» INFORMATION SUPPLIED:
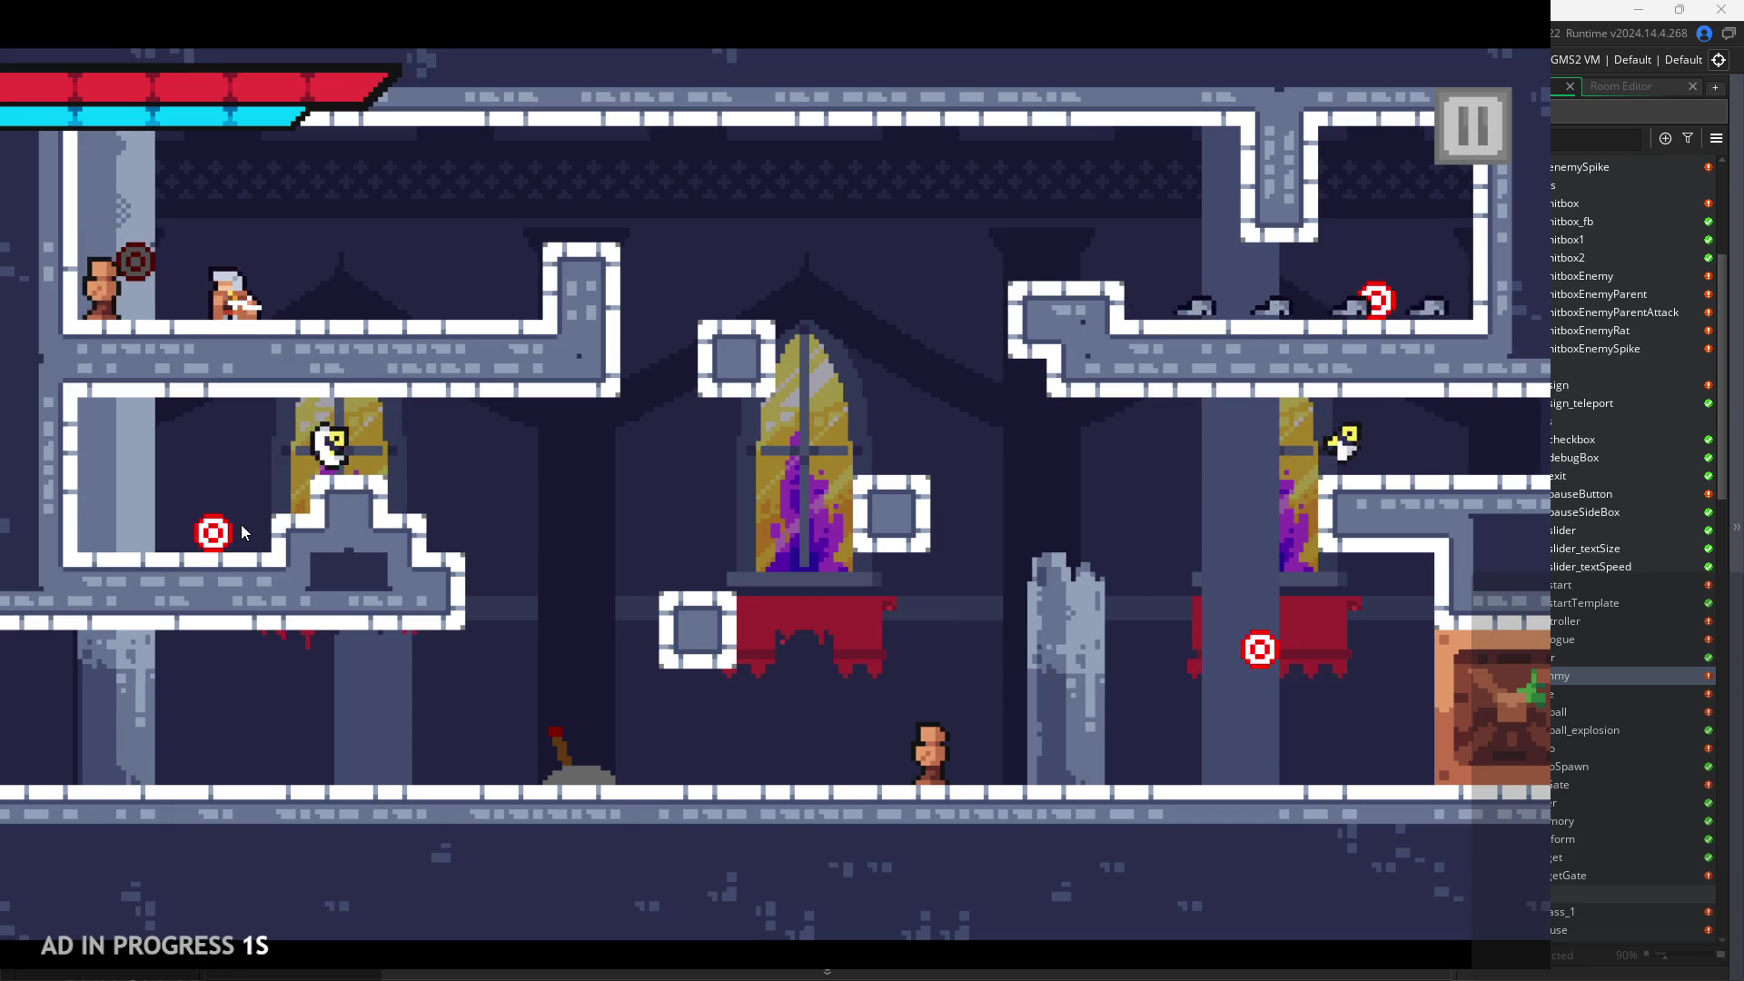
{"action": "key", "text": "Left"}
{"action": "key", "text": "x"}
{"action": "key", "text": "Right"}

» TASK INSTRUCTIONS: The whole of the data needs to be copied word for word, though not its pictures.

» RESPONSE:
{"action": "key", "text": "Left"}
{"action": "key", "text": "x"}
{"action": "key", "text": "Right"}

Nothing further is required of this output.